УСЛОВИЯ ЗАДАНИЙ:
**A.** Почему в стихотворении о наследном принце обещано объяснить в стихе лишь малость? Ответьте одним-двумя предложениями.
**B.** Продолжите стихотворение о наследном принце, начав сразу после его последней строки.

----- ПРЕДЛОЖЕННЫЙ ТЕКСТ

Я только малость объясню в стихе,

На все я не имею полномочий…

Я был зачат, как нужно, во грехе, —

В поту и в нервах первой брачной ночи.

Я знал, что, отрываясь от земли, —

Чем выше мы, тем жестче и суровей.

Я шел спокойно прямо в короли

И вел себя наследным принцем крови.

Я знал — все будет так, как я хочу.

Я не бывал внакладе и в уроне.

Мои друзья по школе и мечу

Служили мне, как их отцы — короне.

Не думал я над тем, что говорю,

И с легкостью слова бросал на ветер.

Мне верили и так, как главарю,

Все высокопоставленные дети.

Путались нас ночные сторожа,

Как оспою, болело время нами.

Я спал на кожах, мясо ел с ножа

И злую лошадь мучил стременами.

----------
----- ИСХОДНЫЕ ДАННЫЕ

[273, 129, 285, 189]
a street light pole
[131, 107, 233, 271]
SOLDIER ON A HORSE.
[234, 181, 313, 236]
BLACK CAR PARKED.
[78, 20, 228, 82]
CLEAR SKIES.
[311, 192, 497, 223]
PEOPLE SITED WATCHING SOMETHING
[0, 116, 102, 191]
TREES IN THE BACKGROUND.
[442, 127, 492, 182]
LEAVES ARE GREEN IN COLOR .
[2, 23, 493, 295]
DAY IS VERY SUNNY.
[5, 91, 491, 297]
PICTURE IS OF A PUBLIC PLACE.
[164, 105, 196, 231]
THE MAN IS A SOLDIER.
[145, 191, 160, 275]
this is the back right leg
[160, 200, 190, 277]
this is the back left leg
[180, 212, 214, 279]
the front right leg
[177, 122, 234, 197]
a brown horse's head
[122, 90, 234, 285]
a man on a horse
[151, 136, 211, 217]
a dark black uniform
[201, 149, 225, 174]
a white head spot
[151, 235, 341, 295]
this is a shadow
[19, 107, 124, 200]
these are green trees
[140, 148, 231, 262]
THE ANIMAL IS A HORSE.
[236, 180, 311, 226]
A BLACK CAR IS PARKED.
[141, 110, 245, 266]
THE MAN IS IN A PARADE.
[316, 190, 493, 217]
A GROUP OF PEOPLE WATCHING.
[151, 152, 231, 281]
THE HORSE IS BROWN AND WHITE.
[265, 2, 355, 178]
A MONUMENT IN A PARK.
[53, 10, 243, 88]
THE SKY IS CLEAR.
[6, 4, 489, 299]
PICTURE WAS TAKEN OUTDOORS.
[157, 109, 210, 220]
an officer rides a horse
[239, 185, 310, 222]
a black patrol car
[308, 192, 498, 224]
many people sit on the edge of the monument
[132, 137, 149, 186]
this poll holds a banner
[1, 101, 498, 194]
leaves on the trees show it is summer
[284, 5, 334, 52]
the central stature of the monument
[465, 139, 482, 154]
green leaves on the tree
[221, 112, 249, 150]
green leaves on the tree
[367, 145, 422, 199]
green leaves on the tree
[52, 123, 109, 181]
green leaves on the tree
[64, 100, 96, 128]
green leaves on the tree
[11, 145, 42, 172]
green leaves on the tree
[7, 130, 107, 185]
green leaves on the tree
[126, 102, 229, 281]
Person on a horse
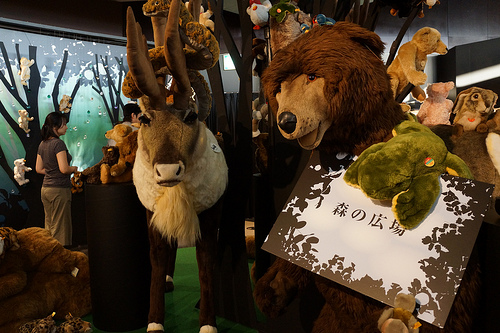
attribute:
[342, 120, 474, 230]
toy frog — green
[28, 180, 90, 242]
pants — tan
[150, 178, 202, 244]
beard — tan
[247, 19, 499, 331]
teddy bear — large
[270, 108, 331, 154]
ground — brown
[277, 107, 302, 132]
nose — black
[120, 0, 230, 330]
moose — large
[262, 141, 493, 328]
b&w sign — white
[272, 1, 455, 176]
bear — stuffed, toy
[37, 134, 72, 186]
shirt — brown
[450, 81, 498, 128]
stuffed rabbit — small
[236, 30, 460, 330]
bear — large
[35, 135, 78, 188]
shirt — Brown 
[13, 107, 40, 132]
teddy bear — small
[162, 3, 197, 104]
antler — deer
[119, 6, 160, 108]
antler — deer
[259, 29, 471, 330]
bear — stuffed, teddy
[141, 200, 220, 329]
legs — goat's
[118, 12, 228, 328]
goat — toy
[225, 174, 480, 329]
board — brown, white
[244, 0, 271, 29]
bird — stuffed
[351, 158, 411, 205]
nose — green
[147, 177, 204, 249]
hair — blonde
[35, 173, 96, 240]
skirt — beige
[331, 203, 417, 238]
lettering — Asian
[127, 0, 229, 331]
goat — toy, stuffed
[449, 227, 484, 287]
border — decorative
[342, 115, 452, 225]
stuffed anmal — green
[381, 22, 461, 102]
stuffed bear — light brown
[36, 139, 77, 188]
brown shirt — brown 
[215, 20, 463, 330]
teddy bear — large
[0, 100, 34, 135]
branch — tree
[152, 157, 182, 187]
nose — brown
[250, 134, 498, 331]
sign — black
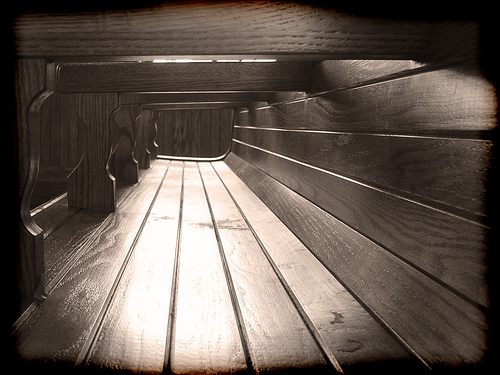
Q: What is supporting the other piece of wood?
A: Wood.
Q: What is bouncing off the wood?
A: Light.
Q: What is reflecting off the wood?
A: Light.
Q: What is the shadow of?
A: Wood.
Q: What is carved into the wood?
A: A design.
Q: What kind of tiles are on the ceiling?
A: Wooden titles.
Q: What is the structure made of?
A: Wood.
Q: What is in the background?
A: Wall of wood.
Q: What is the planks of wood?
A: Vertical.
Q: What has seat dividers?
A: The wooden bench.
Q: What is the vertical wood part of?
A: The seat divider.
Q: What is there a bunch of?
A: Wood planks.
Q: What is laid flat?
A: The wood planks.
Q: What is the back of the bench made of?
A: Wooden planks.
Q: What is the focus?
A: Wood bench.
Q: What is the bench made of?
A: Wood.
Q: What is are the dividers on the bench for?
A: Hand rests.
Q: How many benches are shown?
A: 1.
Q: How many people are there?
A: 0.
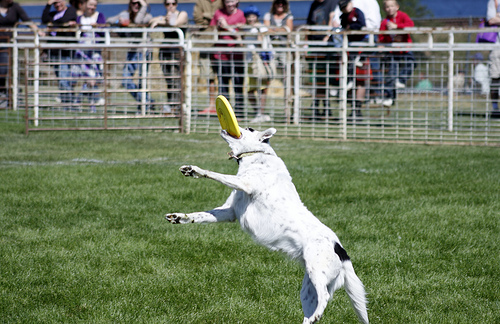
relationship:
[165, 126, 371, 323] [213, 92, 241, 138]
dog has frisbee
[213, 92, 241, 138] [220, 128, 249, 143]
frisbee in mouth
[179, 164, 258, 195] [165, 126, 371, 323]
leg of dog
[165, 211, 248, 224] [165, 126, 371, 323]
front right leg of dog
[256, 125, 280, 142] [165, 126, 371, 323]
left ear of dog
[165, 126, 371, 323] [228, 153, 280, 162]
dog has a collar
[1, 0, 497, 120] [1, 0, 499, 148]
spectators in distance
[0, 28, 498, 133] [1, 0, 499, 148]
fence in distance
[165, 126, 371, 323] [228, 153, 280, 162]
dog wearing collar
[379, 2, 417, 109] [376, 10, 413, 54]
child wearing shirt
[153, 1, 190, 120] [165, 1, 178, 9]
woman wearing sunglasses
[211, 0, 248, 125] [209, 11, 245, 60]
woman wearing shirt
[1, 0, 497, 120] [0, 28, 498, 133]
spectators behind fence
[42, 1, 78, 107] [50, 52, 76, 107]
person wearing jeans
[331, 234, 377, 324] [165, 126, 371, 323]
tail on dog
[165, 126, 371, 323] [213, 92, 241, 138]
dog catching frisbee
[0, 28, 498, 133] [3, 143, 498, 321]
fence around grass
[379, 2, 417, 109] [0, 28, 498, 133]
child standing on fence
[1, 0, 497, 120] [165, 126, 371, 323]
spectators watching dog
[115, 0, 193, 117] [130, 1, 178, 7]
women wearing sunglasses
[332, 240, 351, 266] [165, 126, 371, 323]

----------

ОТВЕТЫ К ЗАДАНИЯМ:
**A.** Потому что говорящий, по его собственным словам, не имеет полномочий на все.

**B.**
Я зная, мне будет сказано: «Даруй!» —

Клеймо на лбу мне рок с рожденья выжег,

И я пьянел среди чеканных сбруй.

Был терпелив к насилью слов и книжек.

Я улыбаться мог одним лишь ртом,

А тайный взгляд, когда он зол и горек,

Умел скрывать, воспитанный шутом.

Шут мертв теперь: «Аминь!». Бедняга Йорик!

Но отказался я от дележа

Наград, добычи, славы, привилегий.

Вдруг стало жаль мне мертвого пажа…

Я объезжал зеленые побеги,

Я позабыл охотничий азарт,

Возненавидел и борзых, и гончих,

Я от подранка гнал коня назад

И плетью бил загонщиков и ловчих.

Я видел — наши игры с каждым днем

Все больше походили на бесчинства.

В проточных водах по ночам, тайком

Я отмывался от дневного свинства.

Я прозревал, глупея с каждым днем,

Я прозевал домашние интриги.

Не нравился мне век и люди в нем

Не нравились. И я зарылся в книги.

Мой мозг, до знаний жадный, как паук,

Все постигал: недвижность и движенье.

Но толка нет от мыслей и наук,

Когда повсюду им опроверженье.

С друзьями детства перетерлась нить —

Нить Ариадны оказалась схемой.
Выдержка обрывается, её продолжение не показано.